6. I confirm that I have no connections with the advertiser, Nexus Magazine, or with the publishing industry in general. I confirm that I am not involved in legal proceedings with the advertiser or Nexus Magazine.

7. I confirm that I am happy to be identified as the complainant."


  1. I agree theclaims seems ridiculous, but I plan to get a pair anyway, since they seem like cool-looking sunshades. Is there something wrong with me? ;-)

    By the way, since you have read up on this, does it seem to you that any of the claims on are bogus?

  2. Hi bkhl,

    I like the glasses, too, and used to own a pair (just for the geek factor, since I've got good vision).

    That Wikipedia contains a few bogus claims (they're the ones not linked to references - rather easy to spot). I gave up editing Wikipedia a long time ago, though. It's even more soul-destroying than writing to OfQuack.

  3. This is an old topic but I have only just found your site. I do wear pinhole glasses and for me they are simply wonderful but this is because of my medical condition.

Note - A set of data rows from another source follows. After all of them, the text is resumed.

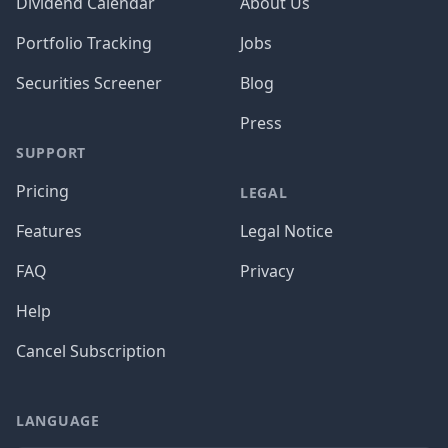
Dividend Calendar
About Us
Portfolio Tracking
Jobs
Securities Screener
Blog
Press
SUPPORT
Pricing
LEGAL
Features
Legal Notice
FAQ
Privacy
Help
Cancel Subscription
LANGUAGE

I have no sight in my left eye and some years ago suffered a corneal ulcer in the right eye. The ulcer has healed but the resulting scar tissue remains and suffer from "corneal scattering". The result of this is that I am unable to form a clear image, a condition that cannot be rectified with glasses.
    One of the eyetests carrid out in the hospital was to test my vision on a Snellen chart. Firstly unaided and then looking through a pinhole. The pinhole improved my sight in the same simple way that a pinhole camera works and most people would probably understand the science behind that. After some attempts at homemade pinhole viewers I found pinhole glasses on the internet.
    With the correct lighting I am now able to use my computer, and am wearing my glasses as I type this to you, and can focus on close text. My consultant now resommends trying these glasses to patients with similar conditions.
    They do not do a fraction of what is claimed in their advertisements and for that I would whole heartedly support your action against them. However, they do have a function for some people. Anyone can make a simple pinhole viewer using their curled fingers, so give it a go when you forget your glasses! it is better than squinting at something.